# Raw data
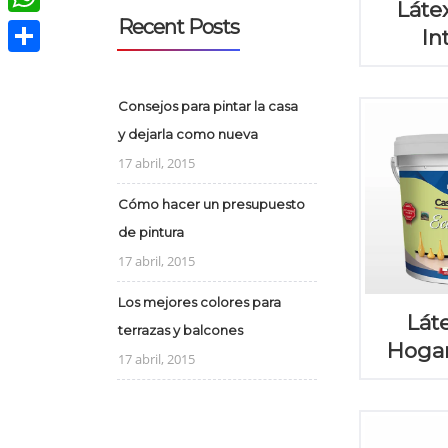
Láte
Recent Posts
WhatsApp
In
Compartir
Consejos para pintar la casa
y dejarla como nueva
17 abril, 2015
Cómo hacer un presupuesto
de pintura
17 abril, 2015
Los mejores colores para
Lát
terrazas y balcones
Hogar
17 abril, 2015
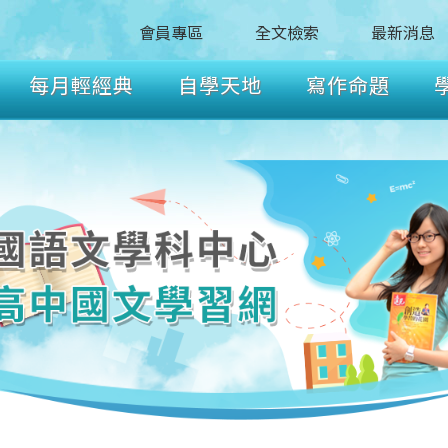
會員專區
全文檢索
最新消息
每月輕經典
自學天地
寫作命題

# What is being asked
Restate the data word for word, minus any images.

# Reply
Láte
Recent Posts
WhatsApp
In
Compartir
Consejos para pintar la casa
y dejarla como nueva
17 abril, 2015
Cómo hacer un presupuesto
de pintura
17 abril, 2015
Los mejores colores para
Lát
terrazas y balcones
Hogar
17 abril, 2015
會員專區
全文檢索
最新消息
每月輕經典
自學天地
寫作命題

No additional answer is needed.